### Required action
What lines in the material hold the string "Martin"? Return every one of them.

### Dataset entries
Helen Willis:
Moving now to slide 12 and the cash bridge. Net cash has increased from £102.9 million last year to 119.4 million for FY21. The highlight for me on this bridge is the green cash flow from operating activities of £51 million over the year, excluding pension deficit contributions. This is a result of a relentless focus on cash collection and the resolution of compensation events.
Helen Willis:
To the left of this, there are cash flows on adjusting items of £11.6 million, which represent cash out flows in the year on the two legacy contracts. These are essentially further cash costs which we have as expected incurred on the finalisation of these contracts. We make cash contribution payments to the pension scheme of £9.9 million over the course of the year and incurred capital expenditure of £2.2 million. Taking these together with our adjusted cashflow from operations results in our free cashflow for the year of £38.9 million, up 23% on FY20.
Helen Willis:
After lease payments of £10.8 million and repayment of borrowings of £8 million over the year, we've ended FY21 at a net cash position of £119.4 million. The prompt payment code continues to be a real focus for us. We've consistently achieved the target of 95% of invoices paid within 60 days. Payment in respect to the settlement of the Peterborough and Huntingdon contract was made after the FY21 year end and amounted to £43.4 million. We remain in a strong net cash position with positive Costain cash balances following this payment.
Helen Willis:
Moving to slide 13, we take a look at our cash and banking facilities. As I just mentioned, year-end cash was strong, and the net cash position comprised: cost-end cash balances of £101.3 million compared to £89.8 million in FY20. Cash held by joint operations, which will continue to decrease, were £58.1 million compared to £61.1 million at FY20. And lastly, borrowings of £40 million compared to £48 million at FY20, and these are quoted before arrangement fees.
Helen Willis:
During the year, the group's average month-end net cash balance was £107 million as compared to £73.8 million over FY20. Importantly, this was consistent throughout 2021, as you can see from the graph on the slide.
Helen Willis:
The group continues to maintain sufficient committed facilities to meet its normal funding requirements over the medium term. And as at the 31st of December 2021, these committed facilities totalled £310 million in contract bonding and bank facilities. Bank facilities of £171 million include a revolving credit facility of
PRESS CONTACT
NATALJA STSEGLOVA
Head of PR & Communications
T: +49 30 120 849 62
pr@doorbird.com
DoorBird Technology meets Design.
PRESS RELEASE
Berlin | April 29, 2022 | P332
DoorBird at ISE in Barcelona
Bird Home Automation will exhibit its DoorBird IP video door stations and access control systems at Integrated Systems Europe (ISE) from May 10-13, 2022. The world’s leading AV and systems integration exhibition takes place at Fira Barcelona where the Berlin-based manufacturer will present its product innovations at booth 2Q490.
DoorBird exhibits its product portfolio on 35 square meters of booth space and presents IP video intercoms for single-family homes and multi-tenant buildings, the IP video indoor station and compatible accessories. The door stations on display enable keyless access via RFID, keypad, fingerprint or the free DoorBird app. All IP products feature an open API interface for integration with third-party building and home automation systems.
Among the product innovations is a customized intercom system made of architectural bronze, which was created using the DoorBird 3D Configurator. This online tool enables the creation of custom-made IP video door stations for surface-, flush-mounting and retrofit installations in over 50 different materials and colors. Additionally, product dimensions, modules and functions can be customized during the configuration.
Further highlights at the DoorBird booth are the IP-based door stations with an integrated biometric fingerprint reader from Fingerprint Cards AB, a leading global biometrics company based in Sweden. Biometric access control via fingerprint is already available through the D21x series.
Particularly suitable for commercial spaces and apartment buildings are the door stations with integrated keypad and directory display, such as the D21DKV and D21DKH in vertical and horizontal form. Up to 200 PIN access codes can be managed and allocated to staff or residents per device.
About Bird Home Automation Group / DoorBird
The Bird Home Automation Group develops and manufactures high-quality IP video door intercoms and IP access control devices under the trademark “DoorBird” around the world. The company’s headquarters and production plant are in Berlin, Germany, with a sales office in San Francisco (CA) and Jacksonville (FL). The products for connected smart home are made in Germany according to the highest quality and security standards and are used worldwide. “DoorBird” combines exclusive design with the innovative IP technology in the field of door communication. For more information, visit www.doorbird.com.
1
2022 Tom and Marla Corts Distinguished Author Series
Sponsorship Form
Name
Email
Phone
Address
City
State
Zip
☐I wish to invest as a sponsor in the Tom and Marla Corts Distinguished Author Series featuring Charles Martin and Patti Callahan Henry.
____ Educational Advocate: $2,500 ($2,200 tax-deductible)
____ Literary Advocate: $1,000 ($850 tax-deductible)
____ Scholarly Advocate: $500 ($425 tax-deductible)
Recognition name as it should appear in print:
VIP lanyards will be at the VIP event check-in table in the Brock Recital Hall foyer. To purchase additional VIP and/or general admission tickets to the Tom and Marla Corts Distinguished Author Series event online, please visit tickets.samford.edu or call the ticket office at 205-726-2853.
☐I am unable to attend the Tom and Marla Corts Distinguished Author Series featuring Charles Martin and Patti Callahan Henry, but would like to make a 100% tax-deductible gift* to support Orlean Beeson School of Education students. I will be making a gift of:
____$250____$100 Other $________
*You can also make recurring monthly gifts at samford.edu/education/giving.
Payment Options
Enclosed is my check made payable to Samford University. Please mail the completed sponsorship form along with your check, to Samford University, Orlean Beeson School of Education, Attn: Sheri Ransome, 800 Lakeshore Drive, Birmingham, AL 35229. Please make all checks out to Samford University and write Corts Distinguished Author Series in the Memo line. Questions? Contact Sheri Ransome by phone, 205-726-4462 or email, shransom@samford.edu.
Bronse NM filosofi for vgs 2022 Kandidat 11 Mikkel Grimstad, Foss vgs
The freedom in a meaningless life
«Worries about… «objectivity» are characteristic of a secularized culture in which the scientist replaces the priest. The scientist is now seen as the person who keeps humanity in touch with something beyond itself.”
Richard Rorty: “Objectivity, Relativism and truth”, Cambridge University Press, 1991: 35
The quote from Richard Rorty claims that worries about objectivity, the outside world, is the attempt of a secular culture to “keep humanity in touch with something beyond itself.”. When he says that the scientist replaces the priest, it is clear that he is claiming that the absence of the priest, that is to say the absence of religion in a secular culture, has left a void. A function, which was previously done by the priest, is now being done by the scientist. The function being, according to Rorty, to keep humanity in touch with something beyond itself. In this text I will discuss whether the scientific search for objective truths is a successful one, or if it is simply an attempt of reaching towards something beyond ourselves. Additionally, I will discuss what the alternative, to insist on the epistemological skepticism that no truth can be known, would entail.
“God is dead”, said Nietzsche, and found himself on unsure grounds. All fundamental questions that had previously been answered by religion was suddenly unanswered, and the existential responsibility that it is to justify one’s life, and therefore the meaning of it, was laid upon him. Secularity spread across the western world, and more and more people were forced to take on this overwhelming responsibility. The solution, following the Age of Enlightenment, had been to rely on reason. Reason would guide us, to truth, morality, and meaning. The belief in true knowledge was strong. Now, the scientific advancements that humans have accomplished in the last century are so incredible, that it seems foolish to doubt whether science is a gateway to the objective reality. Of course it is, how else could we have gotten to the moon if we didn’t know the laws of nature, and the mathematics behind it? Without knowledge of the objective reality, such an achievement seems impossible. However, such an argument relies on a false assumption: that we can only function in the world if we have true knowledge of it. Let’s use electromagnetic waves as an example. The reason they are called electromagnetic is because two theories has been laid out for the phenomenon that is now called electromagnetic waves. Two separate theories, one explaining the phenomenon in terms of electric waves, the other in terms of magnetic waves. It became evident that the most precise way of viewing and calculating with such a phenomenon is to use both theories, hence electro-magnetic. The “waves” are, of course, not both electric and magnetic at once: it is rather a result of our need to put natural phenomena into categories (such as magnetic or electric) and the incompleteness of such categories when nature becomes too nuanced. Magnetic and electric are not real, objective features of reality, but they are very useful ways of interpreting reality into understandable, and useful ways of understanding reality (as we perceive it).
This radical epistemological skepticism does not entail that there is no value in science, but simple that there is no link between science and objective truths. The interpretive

### Response area
☐I wish to invest as a sponsor in the Tom and Marla Corts Distinguished Author Series featuring Charles Martin and Patti Callahan Henry.
☐I am unable to attend the Tom and Marla Corts Distinguished Author Series featuring Charles Martin and Patti Callahan Henry, but would like to make a 100% tax-deductible gift* to support Orlean Beeson School of Education students. I will be making a gift of:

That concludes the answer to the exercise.